● ASSIGNMENT: Only the lines from the line containing "X067800Y012200D01*" to the end of the entries, both included, belong in your answer, and each must match exactly.

● INPUT MATERIAL:
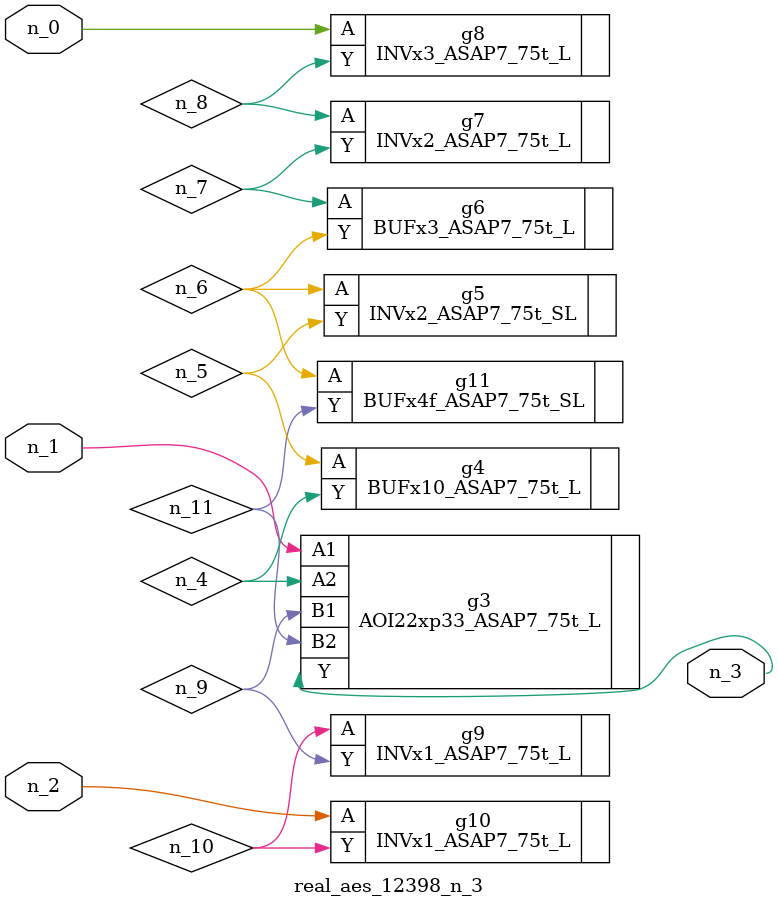
<source format=v>
module real_aes_12398_n_3 (n_0, n_2, n_1, n_3);
input n_0;
input n_2;
input n_1;
output n_3;
wire n_4;
wire n_5;
wire n_7;
wire n_9;
wire n_6;
wire n_8;
wire n_10;
wire n_11;
INVx3_ASAP7_75t_L g8 ( .A(n_0), .Y(n_8) );
AOI22xp33_ASAP7_75t_L g3 ( .A1(n_1), .A2(n_4), .B1(n_9), .B2(n_11), .Y(n_3) );
INVx1_ASAP7_75t_L g10 ( .A(n_2), .Y(n_10) );
BUFx10_ASAP7_75t_L g4 ( .A(n_5), .Y(n_4) );
INVx2_ASAP7_75t_SL g5 ( .A(n_6), .Y(n_5) );
BUFx4f_ASAP7_75t_SL g11 ( .A(n_6), .Y(n_11) );
BUFx3_ASAP7_75t_L g6 ( .A(n_7), .Y(n_6) );
INVx2_ASAP7_75t_L g7 ( .A(n_8), .Y(n_7) );
INVx1_ASAP7_75t_L g9 ( .A(n_10), .Y(n_9) );
endmodule
</source>
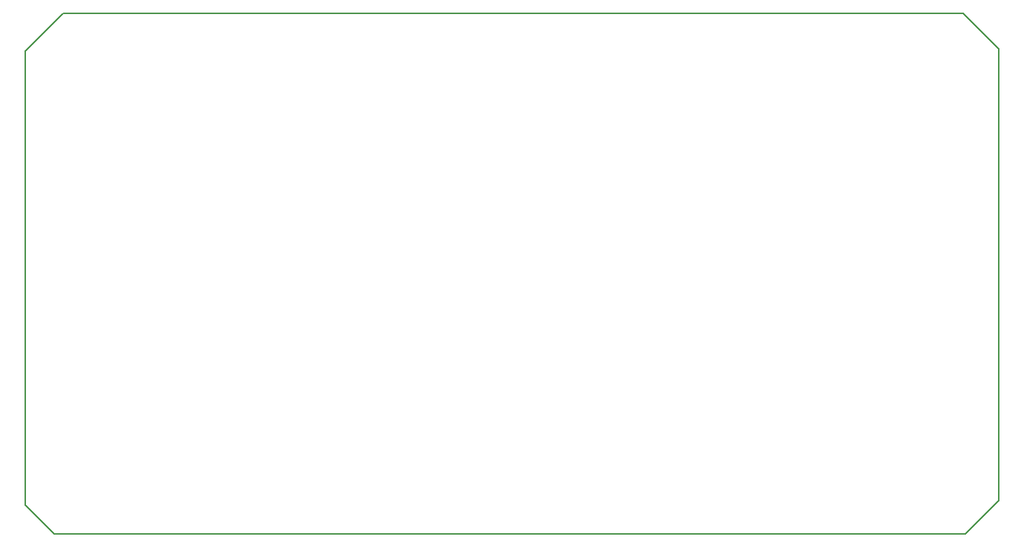
<source format=gko>
G04 Layer_Color=16711935*
%FSAX24Y24*%
%MOIN*%
G70*
G01*
G75*
%ADD71C,0.0079*%
D71*
X025800Y034100D02*
X066200D01*
X067800Y032500D01*
Y012200D02*
Y032500D01*
X025400Y010700D02*
X066300D01*
X067800Y012200D01*
X024100Y032400D02*
X025800Y034100D01*
X024100Y012000D02*
Y032400D01*
Y012000D02*
X025400Y010700D01*
M02*

</source>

● ANSWER TO THIS PROBLEM:
X067800Y012200D01*
X024100Y032400D02*
X025800Y034100D01*
X024100Y012000D02*
Y032400D01*
Y012000D02*
X025400Y010700D01*
M02*

</source>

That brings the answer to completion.